• **Provided data**

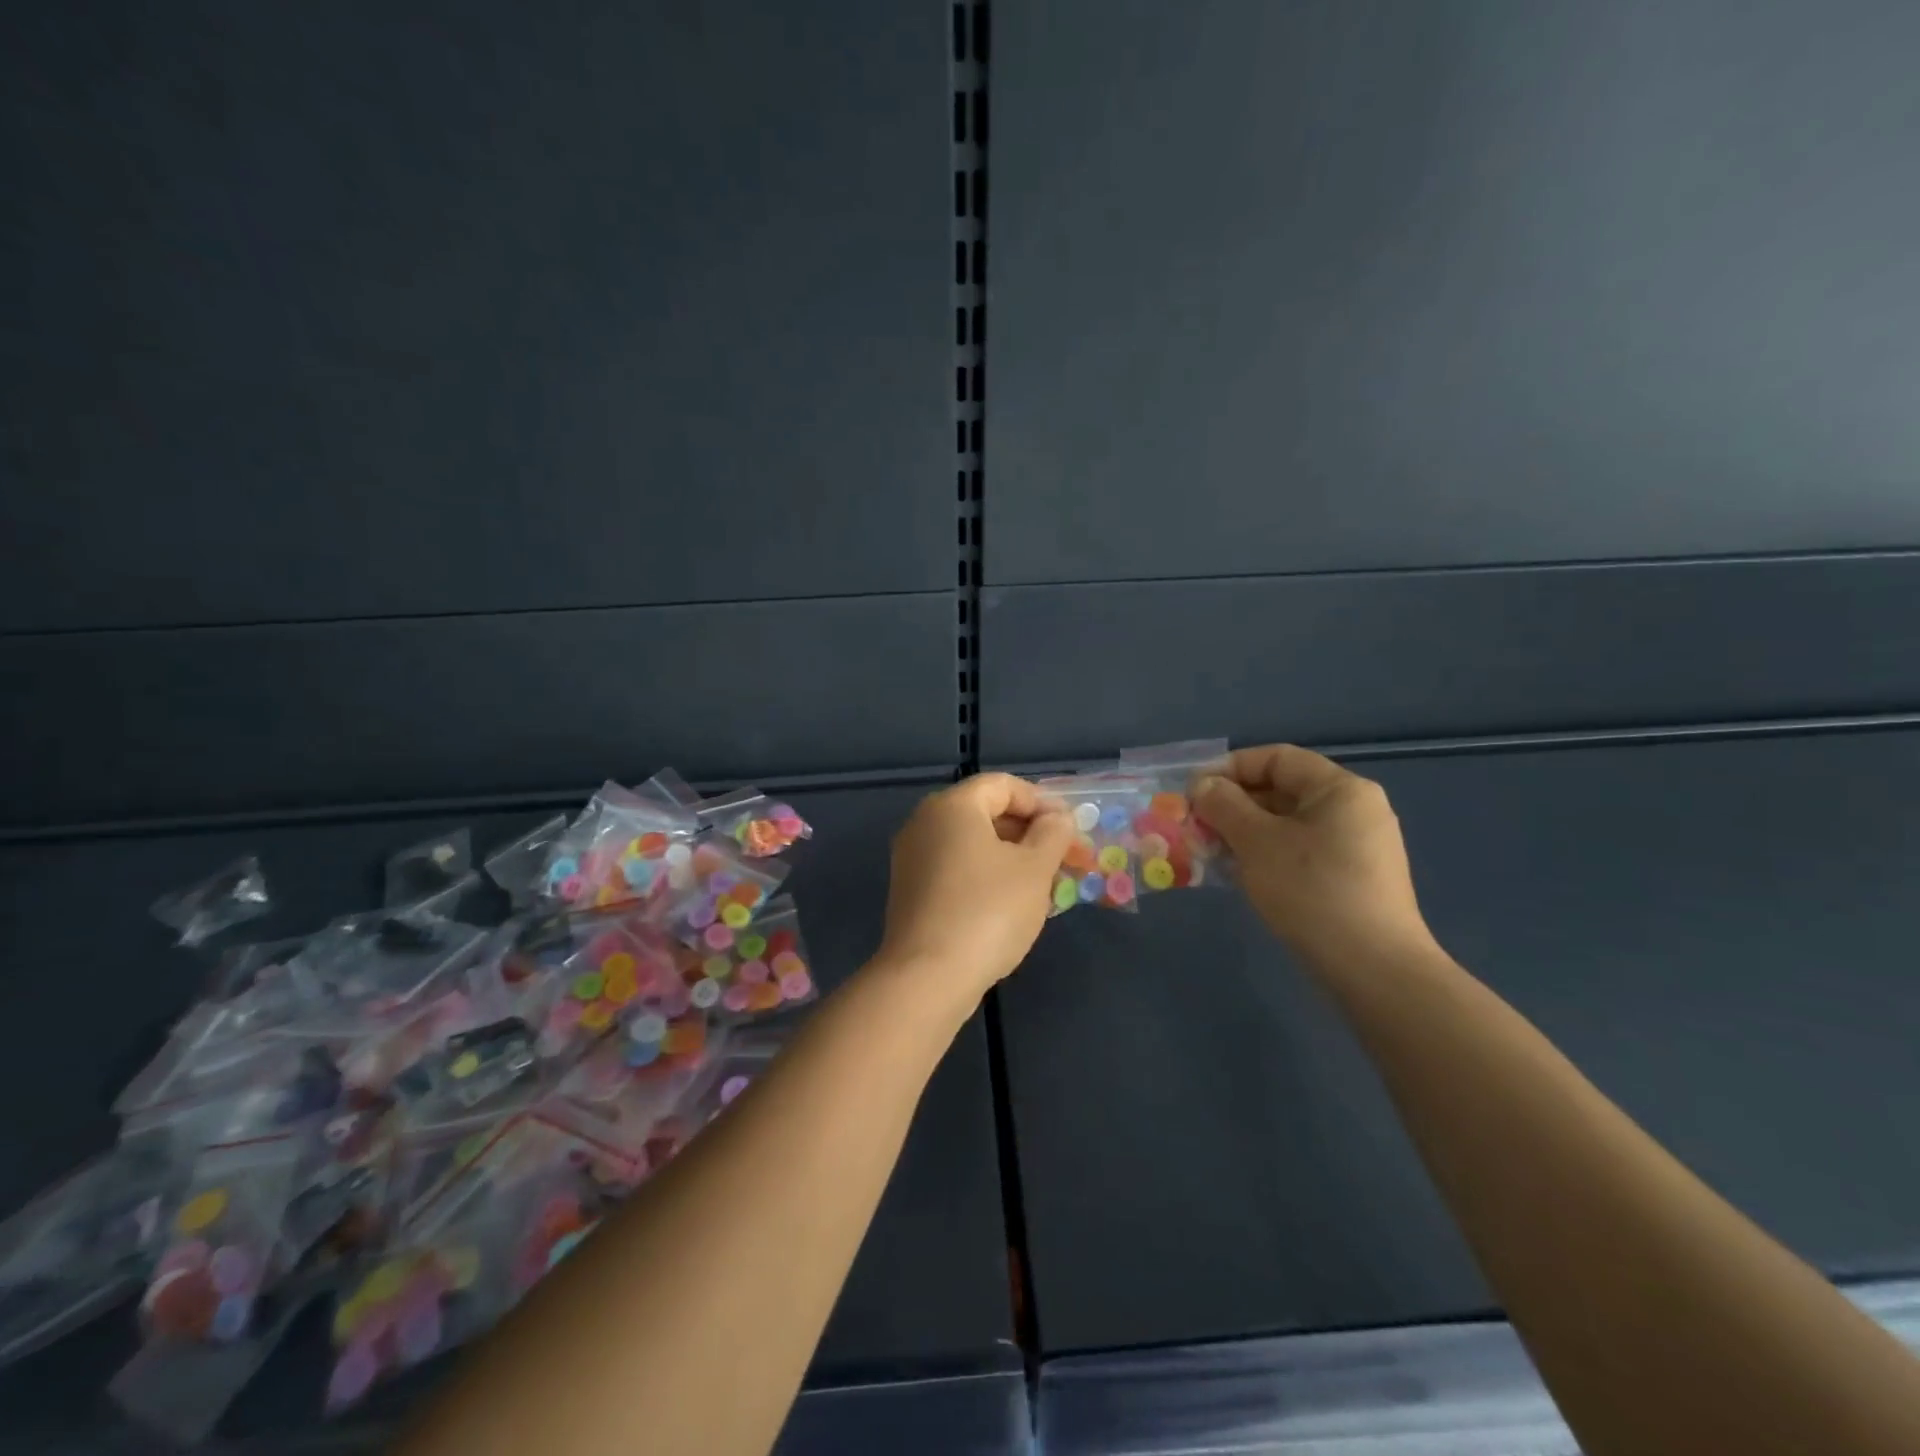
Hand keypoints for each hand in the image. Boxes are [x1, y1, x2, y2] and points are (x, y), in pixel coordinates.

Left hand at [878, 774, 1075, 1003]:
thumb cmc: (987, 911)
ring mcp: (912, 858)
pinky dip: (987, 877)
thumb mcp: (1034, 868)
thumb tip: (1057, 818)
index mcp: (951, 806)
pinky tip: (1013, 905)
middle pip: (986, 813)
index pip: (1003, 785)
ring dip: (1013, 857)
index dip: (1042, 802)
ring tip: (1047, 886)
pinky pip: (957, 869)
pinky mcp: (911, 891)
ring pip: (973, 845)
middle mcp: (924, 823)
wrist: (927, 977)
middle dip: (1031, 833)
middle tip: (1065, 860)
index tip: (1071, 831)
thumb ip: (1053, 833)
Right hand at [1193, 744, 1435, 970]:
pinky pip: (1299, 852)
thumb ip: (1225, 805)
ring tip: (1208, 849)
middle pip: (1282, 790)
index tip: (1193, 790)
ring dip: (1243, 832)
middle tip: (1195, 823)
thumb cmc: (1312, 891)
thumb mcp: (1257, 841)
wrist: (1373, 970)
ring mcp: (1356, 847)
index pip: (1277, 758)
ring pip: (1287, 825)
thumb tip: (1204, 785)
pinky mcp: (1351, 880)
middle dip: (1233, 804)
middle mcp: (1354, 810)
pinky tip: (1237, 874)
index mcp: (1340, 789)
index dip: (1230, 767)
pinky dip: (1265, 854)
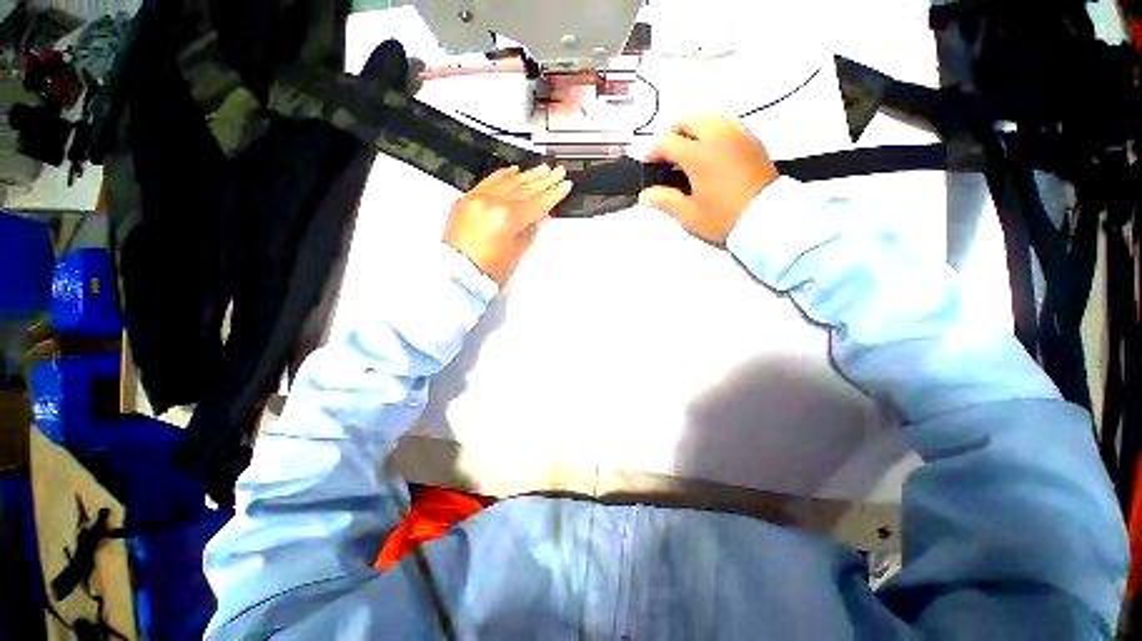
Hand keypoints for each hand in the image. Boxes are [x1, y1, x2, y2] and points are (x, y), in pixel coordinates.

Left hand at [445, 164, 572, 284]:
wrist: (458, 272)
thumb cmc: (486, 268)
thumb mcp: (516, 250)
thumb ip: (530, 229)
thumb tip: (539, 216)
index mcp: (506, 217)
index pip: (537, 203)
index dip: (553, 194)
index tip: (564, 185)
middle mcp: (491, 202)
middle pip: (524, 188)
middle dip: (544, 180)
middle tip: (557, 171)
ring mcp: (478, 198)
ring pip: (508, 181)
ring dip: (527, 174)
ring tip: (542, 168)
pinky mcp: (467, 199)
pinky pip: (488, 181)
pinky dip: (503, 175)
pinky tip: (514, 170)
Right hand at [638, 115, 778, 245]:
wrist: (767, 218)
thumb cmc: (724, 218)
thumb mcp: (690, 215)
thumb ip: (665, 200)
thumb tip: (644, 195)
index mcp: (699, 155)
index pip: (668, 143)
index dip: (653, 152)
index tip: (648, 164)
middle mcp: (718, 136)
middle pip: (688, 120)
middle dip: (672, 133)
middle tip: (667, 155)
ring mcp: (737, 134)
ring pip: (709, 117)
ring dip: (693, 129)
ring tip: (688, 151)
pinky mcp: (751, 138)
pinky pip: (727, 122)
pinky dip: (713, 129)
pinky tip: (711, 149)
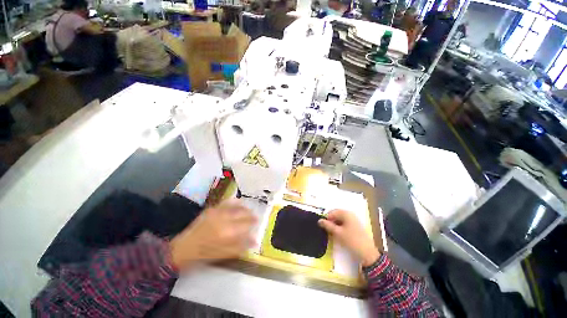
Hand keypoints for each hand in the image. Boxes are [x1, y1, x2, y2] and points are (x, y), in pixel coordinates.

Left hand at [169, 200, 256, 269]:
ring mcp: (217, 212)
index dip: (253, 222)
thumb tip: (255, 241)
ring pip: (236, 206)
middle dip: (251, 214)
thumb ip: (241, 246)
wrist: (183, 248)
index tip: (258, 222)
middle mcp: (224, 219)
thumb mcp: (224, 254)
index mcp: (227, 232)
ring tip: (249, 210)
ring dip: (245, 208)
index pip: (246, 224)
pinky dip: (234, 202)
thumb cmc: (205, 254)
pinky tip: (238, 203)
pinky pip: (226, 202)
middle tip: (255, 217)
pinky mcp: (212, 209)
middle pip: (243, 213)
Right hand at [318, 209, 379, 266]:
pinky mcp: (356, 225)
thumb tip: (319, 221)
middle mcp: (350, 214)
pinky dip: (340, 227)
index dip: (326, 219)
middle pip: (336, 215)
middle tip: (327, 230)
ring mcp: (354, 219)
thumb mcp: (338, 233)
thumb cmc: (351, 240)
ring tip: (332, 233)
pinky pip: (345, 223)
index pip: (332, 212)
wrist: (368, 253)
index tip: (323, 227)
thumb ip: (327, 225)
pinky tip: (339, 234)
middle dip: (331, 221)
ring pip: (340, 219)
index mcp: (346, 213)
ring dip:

• **Work item**
Give back exactly the lines of the listing above that run from the line with "pinky dip: (503, 175)" to the line with "pinky dip: (713, 129)", inclusive.

• **Finished task**
pinky dip: (503, 175)
pinky tip: (514, 170)
Right hand at [638, 115, 778, 245]:
wrist: (767, 218)
thumb cmc: (724, 218)
thumb mcp: (690, 215)
thumb ip: (665, 200)
thumb tip: (644, 195)
index mcp: (699, 155)
index pip: (668, 143)
index dip: (653, 152)
index tip: (648, 164)
middle mcp: (718, 136)
middle pip: (688, 120)
middle dip: (672, 133)
middle tip: (667, 155)
ring mcp: (737, 134)
ring pip: (709, 117)
ring dip: (693, 129)
ring tip: (688, 151)
pinky mcp: (751, 138)
pinky pip: (727, 122)
pinky dip: (713, 129)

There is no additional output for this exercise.